Segment Open

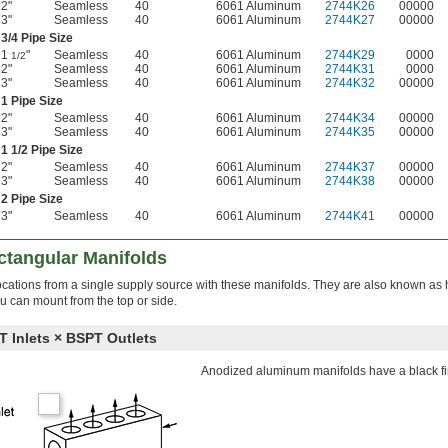
2"
Seamless
40
6061 Aluminum
2744K26
00000
3"
Seamless
40
6061 Aluminum
2744K27
00000
3/4
Pipe Size
1
"
Seamless
40
6061 Aluminum
2744K29
0000
1/2
2"
Seamless
40
6061 Aluminum
2744K31
0000
3"
Seamless
40
6061 Aluminum
2744K32
00000
1 Pipe Size
2"
Seamless
40
6061 Aluminum
2744K34
00000
3"
Seamless
40
6061 Aluminum
2744K35
00000
1
1/2
Pipe Size
2"
Seamless
40
6061 Aluminum
2744K37
00000
3"
Seamless
40
6061 Aluminum
2744K38
00000
2 Pipe Size
3"
Seamless
40
6061 Aluminum
2744K41
00000
ctangular Manifolds
le locations from a single supply source with these manifolds. They are also known as
 can mount from the top or side.
Inlets × BSPT Outlets
Anodized aluminum manifolds have a black fi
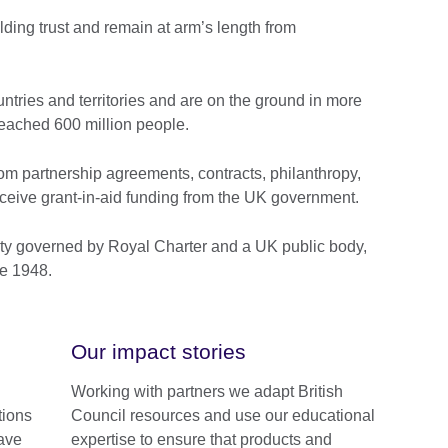
ding trust and remain at arm’s length from
tries and territories and are on the ground in more
eached 600 million people.
om partnership agreements, contracts, philanthropy,
ceive grant-in-aid funding from the UK government.
ty governed by Royal Charter and a UK public body,
e 1948.
Our impact stories
Working with partners we adapt British
tions
Council resources and use our educational
ave
expertise to ensure that products and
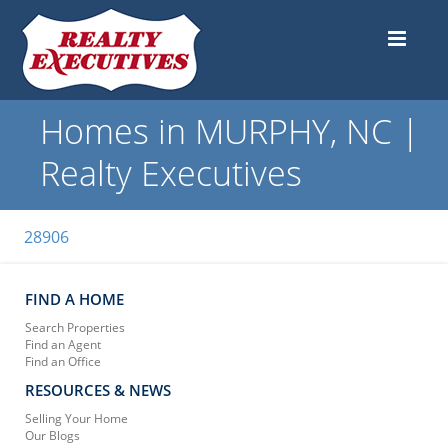
Homes in MURPHY, NC |
Realty Executives
28906
FIND A HOME
Search Properties
Find an Agent
Find an Office
RESOURCES & NEWS
Selling Your Home
Our Blogs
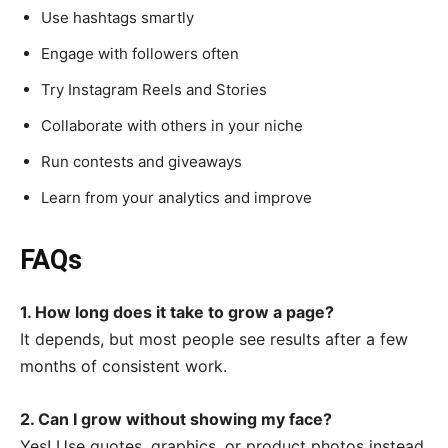
Use hashtags smartly
Engage with followers often
Try Instagram Reels and Stories
Collaborate with others in your niche
Run contests and giveaways
Learn from your analytics and improve
FAQs
1. How long does it take to grow a page?
It depends, but most people see results after a few
months of consistent work.
2. Can I grow without showing my face?
Yes! Use quotes, graphics, or product photos instead.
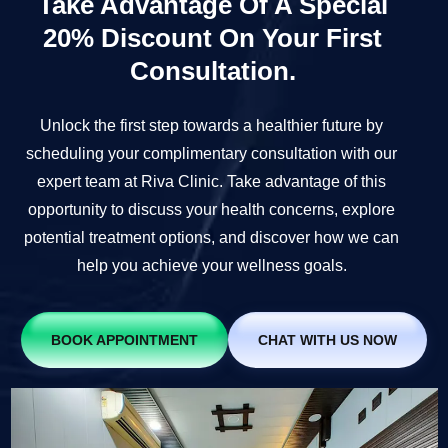
Take Advantage Of A Special
20% Discount On Your First
Consultation.
Unlock the first step towards a healthier future by
scheduling your complimentary consultation with our
expert team at Riva Clinic. Take advantage of this
opportunity to discuss your health concerns, explore
potential treatment options, and discover how we can
help you achieve your wellness goals.
BOOK APPOINTMENT
CHAT WITH US NOW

Segment Closed

:: What the task requires ::
Copy the records shown above in their entirety and exactly; images are to be left out.

:: Task answer ::
2"
Seamless
40
6061 Aluminum
2744K26
00000
3"
Seamless
40
6061 Aluminum
2744K27
00000
3/4
Pipe Size
1
"
Seamless
40
6061 Aluminum
2744K29
0000
1/2
2"
Seamless
40
6061 Aluminum
2744K31
0000
3"
Seamless
40
6061 Aluminum
2744K32
00000
1 Pipe Size
2"
Seamless
40
6061 Aluminum
2744K34
00000
3"
Seamless
40
6061 Aluminum
2744K35
00000
1
1/2
Pipe Size
2"
Seamless
40
6061 Aluminum
2744K37
00000
3"
Seamless
40
6061 Aluminum
2744K38
00000
2 Pipe Size
3"
Seamless
40
6061 Aluminum
2744K41
00000
ctangular Manifolds
le locations from a single supply source with these manifolds. They are also known as
 can mount from the top or side.
Inlets × BSPT Outlets
Anodized aluminum manifolds have a black fi
ding trust and remain at arm’s length from
tries and territories and are on the ground in more
eached 600 million people.
om partnership agreements, contracts, philanthropy,
ceive grant-in-aid funding from the UK government.
ty governed by Royal Charter and a UK public body,
e 1948.
Our impact stories
Working with partners we adapt British
tions
Council resources and use our educational
ave
expertise to ensure that products and
Homes in MURPHY, NC |
Realty Executives
28906
FIND A HOME
Search Properties
Find an Agent
Find an Office
RESOURCES & NEWS
Selling Your Home
Our Blogs
Use hashtags smartly
Engage with followers often
Try Instagram Reels and Stories
Collaborate with others in your niche
Run contests and giveaways
Learn from your analytics and improve
FAQs
1. How long does it take to grow a page?
It depends, but most people see results after a few
months of consistent work.
2. Can I grow without showing my face?
Yes! Use quotes, graphics, or product photos instead.
Take Advantage Of A Special
20% Discount On Your First
Consultation.
Unlock the first step towards a healthier future by
scheduling your complimentary consultation with our
expert team at Riva Clinic. Take advantage of this
opportunity to discuss your health concerns, explore
potential treatment options, and discover how we can
help you achieve your wellness goals.
BOOK APPOINTMENT
CHAT WITH US NOW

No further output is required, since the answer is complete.